« Droit à l’oubli » : victoire emblématique d’une chirurgienne néerlandaise
« Droit à l’oubli » : victoire emblématique d’une chirurgienne néerlandaise
Une chirurgienne qui avait été sanctionnée par l’Ordre des médecins a obtenu d’un tribunal le déréférencement de pages la concernant.
Les bureaux de Google à New York, le 18 janvier. / MIKE SEGAR / REUTERS
Une chirurgienne néerlandaise a, finalement, obtenu d’un tribunal qu’il contraigne Google à supprimer certaines pages de ses résultats de recherche lorsque l’on tape le nom de cette médecin, selon le Guardian, lundi 21 janvier.
Cette décision intervient après plusieurs procédures, qui illustrent toute la complexité du « droit à l’oubli ». La chirurgienne avait, en effet, été suspendue par l’Ordre des médecins des Pays-Bas pour des soins inappropriés apportés à un patient après une opération. Elle avait fait appel de cette décision, avait obtenu gain de cause et avait donc conservé son droit d’exercer la médecine avec une période de sursis. Mais son nom continuait de figurer sur un site non officiel qui compile une « liste noire » de médecins néerlandais, et qui apparaît parmi les premiers résultats lorsque l’on tape son nom sur Google.
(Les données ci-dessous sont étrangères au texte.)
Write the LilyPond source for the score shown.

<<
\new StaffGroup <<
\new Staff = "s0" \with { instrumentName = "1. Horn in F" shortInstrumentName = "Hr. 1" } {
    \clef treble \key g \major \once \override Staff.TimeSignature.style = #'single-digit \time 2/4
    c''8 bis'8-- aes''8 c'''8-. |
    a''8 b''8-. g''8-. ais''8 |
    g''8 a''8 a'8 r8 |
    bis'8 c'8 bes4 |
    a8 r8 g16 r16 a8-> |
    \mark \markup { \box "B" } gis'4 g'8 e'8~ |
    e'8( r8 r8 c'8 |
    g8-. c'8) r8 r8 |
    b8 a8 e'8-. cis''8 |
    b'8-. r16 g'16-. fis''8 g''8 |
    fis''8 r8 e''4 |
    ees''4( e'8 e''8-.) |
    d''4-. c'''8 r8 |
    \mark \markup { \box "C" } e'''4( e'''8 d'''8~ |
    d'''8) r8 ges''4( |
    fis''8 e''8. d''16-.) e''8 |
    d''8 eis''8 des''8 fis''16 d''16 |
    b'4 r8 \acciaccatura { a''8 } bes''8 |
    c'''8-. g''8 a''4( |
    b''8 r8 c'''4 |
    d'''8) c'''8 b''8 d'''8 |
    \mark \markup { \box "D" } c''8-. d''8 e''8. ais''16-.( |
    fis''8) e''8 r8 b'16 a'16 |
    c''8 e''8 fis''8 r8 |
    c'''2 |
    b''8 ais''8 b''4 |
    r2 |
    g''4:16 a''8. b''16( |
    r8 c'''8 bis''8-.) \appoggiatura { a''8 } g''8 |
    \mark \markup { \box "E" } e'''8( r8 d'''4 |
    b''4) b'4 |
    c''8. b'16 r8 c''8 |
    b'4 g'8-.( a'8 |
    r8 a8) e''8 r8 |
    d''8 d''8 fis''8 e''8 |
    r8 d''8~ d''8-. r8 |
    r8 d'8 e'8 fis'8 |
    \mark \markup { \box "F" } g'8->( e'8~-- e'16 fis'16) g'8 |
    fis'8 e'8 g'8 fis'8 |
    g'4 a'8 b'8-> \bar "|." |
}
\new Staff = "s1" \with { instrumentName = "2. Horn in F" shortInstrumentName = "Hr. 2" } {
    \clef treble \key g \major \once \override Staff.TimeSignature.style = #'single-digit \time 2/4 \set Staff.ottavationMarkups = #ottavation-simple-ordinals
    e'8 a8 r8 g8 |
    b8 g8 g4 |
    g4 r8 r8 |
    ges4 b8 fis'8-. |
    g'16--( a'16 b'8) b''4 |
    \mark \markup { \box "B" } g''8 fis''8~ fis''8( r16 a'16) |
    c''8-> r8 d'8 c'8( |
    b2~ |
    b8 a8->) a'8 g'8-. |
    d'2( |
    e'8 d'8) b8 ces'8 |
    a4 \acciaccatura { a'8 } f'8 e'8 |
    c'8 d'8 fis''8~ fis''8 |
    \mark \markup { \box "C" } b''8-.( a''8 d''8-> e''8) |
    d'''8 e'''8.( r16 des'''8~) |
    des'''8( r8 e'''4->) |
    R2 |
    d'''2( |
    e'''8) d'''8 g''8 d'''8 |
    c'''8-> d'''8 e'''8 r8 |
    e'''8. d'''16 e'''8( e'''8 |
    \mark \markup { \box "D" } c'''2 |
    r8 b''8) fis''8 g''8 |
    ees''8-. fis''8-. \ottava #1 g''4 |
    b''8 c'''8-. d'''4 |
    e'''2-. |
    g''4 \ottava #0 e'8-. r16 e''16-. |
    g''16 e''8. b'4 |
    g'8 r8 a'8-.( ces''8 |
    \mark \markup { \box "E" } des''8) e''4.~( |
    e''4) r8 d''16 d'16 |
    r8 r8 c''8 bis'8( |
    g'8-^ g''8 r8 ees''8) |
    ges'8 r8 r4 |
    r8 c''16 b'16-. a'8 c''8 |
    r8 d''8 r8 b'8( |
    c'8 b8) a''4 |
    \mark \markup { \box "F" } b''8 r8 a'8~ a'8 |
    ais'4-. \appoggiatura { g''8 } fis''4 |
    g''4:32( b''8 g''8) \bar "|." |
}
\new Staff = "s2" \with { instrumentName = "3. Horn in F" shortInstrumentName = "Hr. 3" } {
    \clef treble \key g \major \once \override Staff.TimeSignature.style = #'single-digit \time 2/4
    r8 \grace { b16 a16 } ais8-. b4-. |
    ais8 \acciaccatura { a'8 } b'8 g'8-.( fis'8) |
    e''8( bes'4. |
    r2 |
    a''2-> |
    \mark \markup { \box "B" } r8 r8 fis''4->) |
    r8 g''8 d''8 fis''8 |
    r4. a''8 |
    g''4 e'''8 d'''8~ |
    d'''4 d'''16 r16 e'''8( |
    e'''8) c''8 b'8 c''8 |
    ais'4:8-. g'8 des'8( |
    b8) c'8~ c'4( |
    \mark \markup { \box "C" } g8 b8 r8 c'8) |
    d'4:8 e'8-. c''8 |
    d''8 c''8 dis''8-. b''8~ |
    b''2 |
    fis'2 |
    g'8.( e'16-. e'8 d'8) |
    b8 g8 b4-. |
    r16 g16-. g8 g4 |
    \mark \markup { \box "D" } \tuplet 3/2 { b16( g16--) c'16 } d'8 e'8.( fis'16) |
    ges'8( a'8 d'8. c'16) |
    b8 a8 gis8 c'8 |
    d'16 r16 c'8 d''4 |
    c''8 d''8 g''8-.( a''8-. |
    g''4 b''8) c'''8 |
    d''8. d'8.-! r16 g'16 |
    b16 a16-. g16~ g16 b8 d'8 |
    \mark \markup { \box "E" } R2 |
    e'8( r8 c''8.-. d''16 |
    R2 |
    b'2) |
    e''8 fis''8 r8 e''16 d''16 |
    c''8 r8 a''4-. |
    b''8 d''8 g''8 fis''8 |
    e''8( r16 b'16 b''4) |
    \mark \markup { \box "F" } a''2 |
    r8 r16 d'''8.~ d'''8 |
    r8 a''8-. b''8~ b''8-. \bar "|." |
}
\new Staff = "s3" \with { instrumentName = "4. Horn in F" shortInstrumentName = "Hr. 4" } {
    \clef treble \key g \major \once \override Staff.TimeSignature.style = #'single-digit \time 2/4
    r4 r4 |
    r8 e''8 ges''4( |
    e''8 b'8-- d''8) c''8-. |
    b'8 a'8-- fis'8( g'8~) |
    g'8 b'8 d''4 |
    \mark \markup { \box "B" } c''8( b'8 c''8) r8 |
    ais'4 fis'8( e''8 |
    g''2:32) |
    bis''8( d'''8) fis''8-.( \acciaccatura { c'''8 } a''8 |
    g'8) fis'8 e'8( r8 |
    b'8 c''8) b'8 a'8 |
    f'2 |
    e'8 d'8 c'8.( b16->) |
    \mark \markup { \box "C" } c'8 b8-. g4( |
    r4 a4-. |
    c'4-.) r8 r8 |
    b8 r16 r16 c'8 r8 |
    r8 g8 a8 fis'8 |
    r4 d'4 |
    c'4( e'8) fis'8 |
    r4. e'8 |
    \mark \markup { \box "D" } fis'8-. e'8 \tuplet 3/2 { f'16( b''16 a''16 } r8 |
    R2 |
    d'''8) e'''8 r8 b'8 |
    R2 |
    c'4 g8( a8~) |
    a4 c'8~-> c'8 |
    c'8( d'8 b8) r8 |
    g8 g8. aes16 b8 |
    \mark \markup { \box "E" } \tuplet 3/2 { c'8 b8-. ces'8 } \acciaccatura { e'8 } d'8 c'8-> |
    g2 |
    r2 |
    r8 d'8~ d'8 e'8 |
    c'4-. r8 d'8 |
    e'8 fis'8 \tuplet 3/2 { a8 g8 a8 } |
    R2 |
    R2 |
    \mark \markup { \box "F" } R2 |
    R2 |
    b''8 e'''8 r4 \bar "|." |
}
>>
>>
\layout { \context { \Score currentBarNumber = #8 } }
Comme le prévoit le droit européen, la chirurgienne avait alors fait une demande de déréférencement auprès du moteur de recherche ; depuis 2014, tout ressortissant de l’Union peut demander, sous certaines conditions, que des pages le concernant soient exclues des résultats de recherche, plus particulièrement lorsque les informations qui y figurent sont diffamatoires, périmées ou révèlent des informations personnelles.
Google avait estimé que les informations contenues sur la page étaient d’intérêt public, d’autant plus que la période de sursis était encore en cours. Le régulateur de la vie privée des Pays-Bas, compétent pour les recours, était parvenu à la même conclusion. La chirurgienne avait alors porté plainte pour faire valoir son dossier.
Intérêt personnel et intérêt public
Dans sa décision, prise en 2018 mais rendue publique la semaine dernière seulement, le tribunal comprenait l’intérêt légitime de la médecin à ce que « son nom ne soit pas instantanément associé à une liste noire de docteurs à chaque fois que son nom [était] tapé dans Google », et que cet intérêt était « supérieur à l’intérêt du public de pouvoir découvrir cette information de cette manière ». La liste noire reste accessible dans Google ; seul son affichage lorsque l’on tape le nom de la chirurgienne sera bloqué.
Cette décision a entraîné d’autres demandes de la part de médecins. « Il y a un comité de discipline [de l’Ordre des médecins], mais c’est Google qui a été le juge jusqu’à présent. Pourquoi sont-ils dans cette position ? », a commenté l’avocat de la chirurgienne, interrogé par le Guardian.
Depuis 2014, le champ d’application exact du « droit au déréférencement », souvent appelé « droit à l’oubli », a fait l’objet de vifs débats. Un long contentieux oppose notamment la CNIL, le gendarme de la vie privée français, à Google. La CNIL demande à ce que les résultats soient purgés au niveau mondial, dans toutes les déclinaisons locales du moteur de recherche ; Google considère que le droit européen ne lui impose de le faire que sur la version nationale du moteur (google.fr en France, par exemple). L’avocat de la Cour de justice de l’Union européenne a rendu, ce 10 janvier, ses conclusions, plutôt favorables à Google, sur ce point, en attendant une décision finale.